= Society for Amateur Scientists =

The Society for Amateur Scientists (SAS) was a non-profit 501(c)(3) organization dedicated to "helping ordinary people do extraordinary science". It was the first organization ever created for the generalists of citizen science. Rather than supporting a narrow interest, such as amateur astronomy or archeology, SAS supported amateur research into all fields of science and in so doing, it helped to launch the modern citizen science movement.

==History==
The Society for Amateur Scientists was the brainchild of Shawn Carlson, Ph.D., a physicist from the University of California, Berkeley's Center for Particle Astrophysics. Inspired by the example of his grandfather, a gifted amateur scientist named George Donald Graham, Carlson founded SAS in San Diego, California on January 1, 1994. Members of the founding Board of Trustees included Nobel Prize winner Glenn Seaborg and Guggenheim Fellowship winner Paul MacCready. Dr. Carlson led the organization for 16 years until he closed it to pursue other interests in science education.

In 1995, Scientific American magazine tapped Carlson, due to his leadership in the citizen scientist community, to write their long running column The Amateur Scientist. During the six years that Carlson wrote this column, SAS grew to a reported 2,000 members. In 1999, the MacArthur Foundation recognized Carlson for his visionary leadership in creating SAS with a MacArthur Fellowship in science education.

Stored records
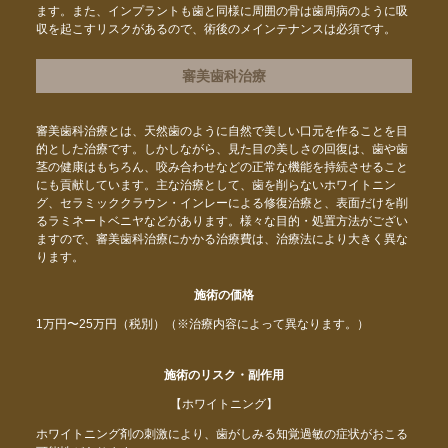
ます。また、インプラントも歯と同様に周囲の骨は歯周病のように吸
収を起こすリスクがあるので、術後のメインテナンスは必須です。
審美歯科治療
審美歯科治療とは、天然歯のように自然で美しい口元を作ることを目
的とした治療です。しかしながら、見た目の美しさの回復は、歯や歯
茎の健康はもちろん、咬み合わせなどの正常な機能を持続させること
にも貢献しています。主な治療として、歯を削らないホワイトニン
グ、セラミッククラウン・インレーによる修復治療と、表面だけを削
るラミネートベニヤなどがあります。様々な目的・処置方法がござい
ますので、審美歯科治療にかかる治療費は、治療法により大きく異な
ります。
施術の価格
1万円〜25万円（税別）（※治療内容によって異なります。）
施術のリスク・副作用
【ホワイトニング】
ホワイトニング剤の刺激により、歯がしみる知覚過敏の症状がおこる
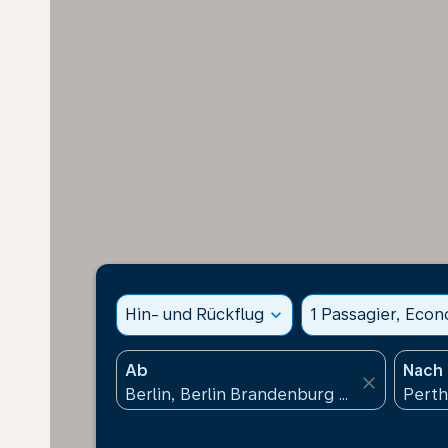
Hin- und Rückflug
expand_more
1 Passagier, Eco
Ab
Nach
close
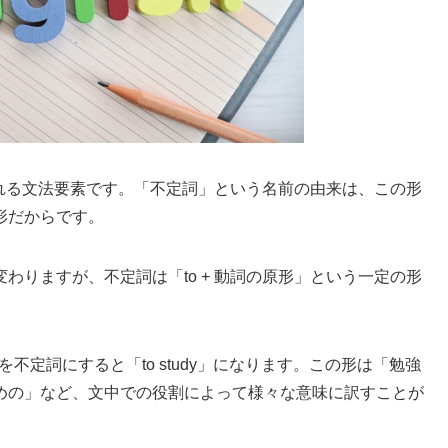
表される文法要素です。「不定詞」という名前の由来は、この形
形だからです。
わりますが、不定詞は「to + 動詞の原形」という一定の形
を不定詞にすると「to study」になります。この形は「勉強
めの」など、文中での役割によって様々な意味に訳すことが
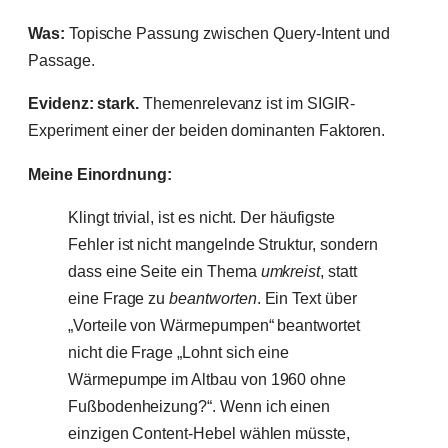
Was:
Topische Passung zwischen Query-Intent und
Passage.
Evidenz: stark.
Themenrelevanz ist im SIGIR-
Experiment einer der beiden dominanten Faktoren.
Meine Einordnung:
Klingt trivial, ist es nicht. Der häufigste
Fehler ist nicht mangelnde Struktur, sondern
dass eine Seite ein Thema
umkreist
, statt
eine Frage zu
beantworten
. Ein Text über
„Vorteile von Wärmepumpen“ beantwortet
nicht die Frage „Lohnt sich eine
Wärmepumpe im Altbau von 1960 ohne
Fußbodenheizung?“. Wenn ich einen
einzigen Content-Hebel wählen müsste,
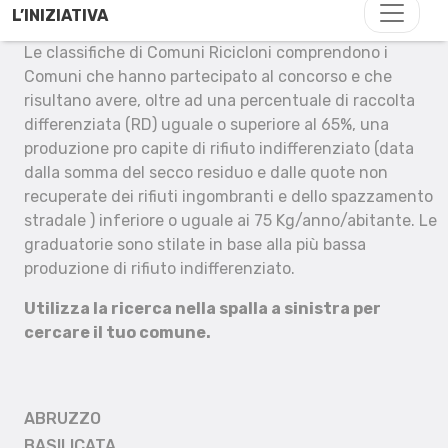
L’INIZIATIVA
Le classifiche di Comuni Ricicloni comprendono i
Comuni che hanno partecipato al concorso e che
risultano avere, oltre ad una percentuale di raccolta
differenziata (RD) uguale o superiore al 65%, una
produzione pro capite di rifiuto indifferenziato (data
dalla somma del secco residuo e dalle quote non
recuperate dei rifiuti ingombranti e dello spazzamento
stradale ) inferiore o uguale ai 75 Kg/anno/abitante. Le
graduatorie sono stilate in base alla più bassa
produzione di rifiuto indifferenziato.
Utilizza la ricerca nella spalla a sinistra per
cercare il tuo comune.
ABRUZZO
BASILICATA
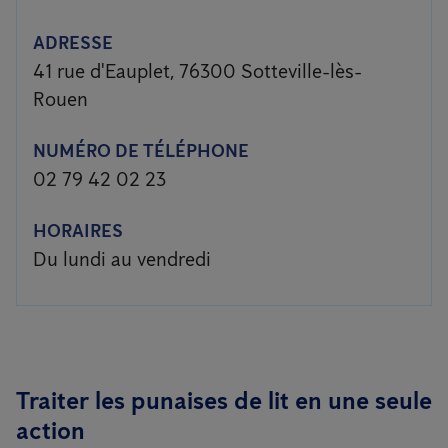
ADRESSE
41 rue d'Eauplet, 76300 Sotteville-lès-
Rouen
NUMÉRO DE TÉLÉPHONE
02 79 42 02 23
HORAIRES
Du lundi au vendredi
Traiter les punaises de lit en une seule
action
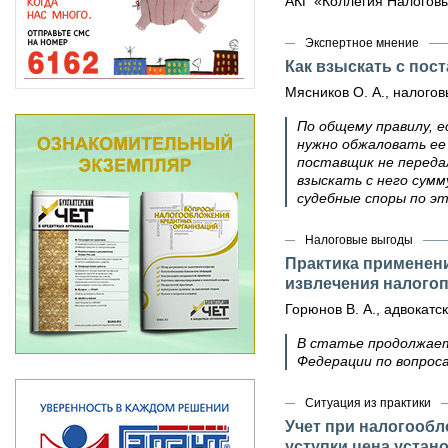
АКГ «Коллегия Налоговы
Экспертное мнение
Как взыскать с пос
Мясников О. А., налого
По общему правилу, е
нужно обжаловать ее
поставщик не переда
взыскать с него сум
судебные споры по эт
Налоговые выгоды
Практика применени
извлечения налого
Горюнов В. А., адвокат
В статье продолжает
Федерации по вопрос
Ситуация из практики
Учет при налогообл
уступки цена устан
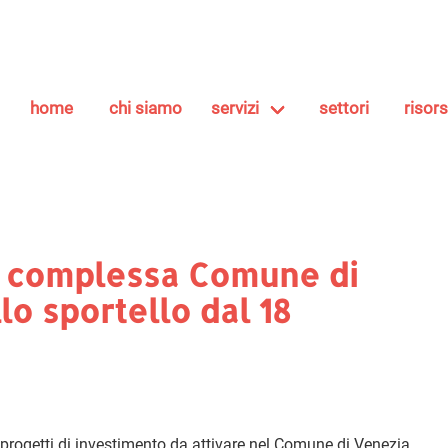
home
chi siamo
servizi
settori
risor
ale complessa Comune di
lo sportello dal 18
er progetti di investimento da attivare nel Comune di Venezia.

§ PROBLEM SET
1. Based on the text about the Society for Amateur Scientists, decide whether each statement agrees with it: (a) Carlson founded SAS in Berkeley, California. (b) Carlson led the organization for 16 years. (c) Carlson wrote The Amateur Scientist column for ten years. Answer yes or no for each, and quote the deciding words from the text.
2. Rewrite the passage from the text about the Society for Amateur Scientists that begins at the words "The Society for Amateur Scientists (SAS)" and stops after "citizen science movement.", swapping "archeology" for "paleontology".

§ LIST OF ANSWERS
1.
(a) No: "Carlson founded SAS in San Diego, California on January 1, 1994."
(b) Yes: "Dr. Carlson led the organization for 16 years"
(c) No: "During the six years that Carlson wrote this column"

2.
The Society for Amateur Scientists (SAS) was a non-profit 501(c)(3) organization dedicated to "helping ordinary people do extraordinary science". It was the first organization ever created for the generalists of citizen science. Rather than supporting a narrow interest, such as amateur astronomy or paleontology, SAS supported amateur research into all fields of science and in so doing, it helped to launch the modern citizen science movement.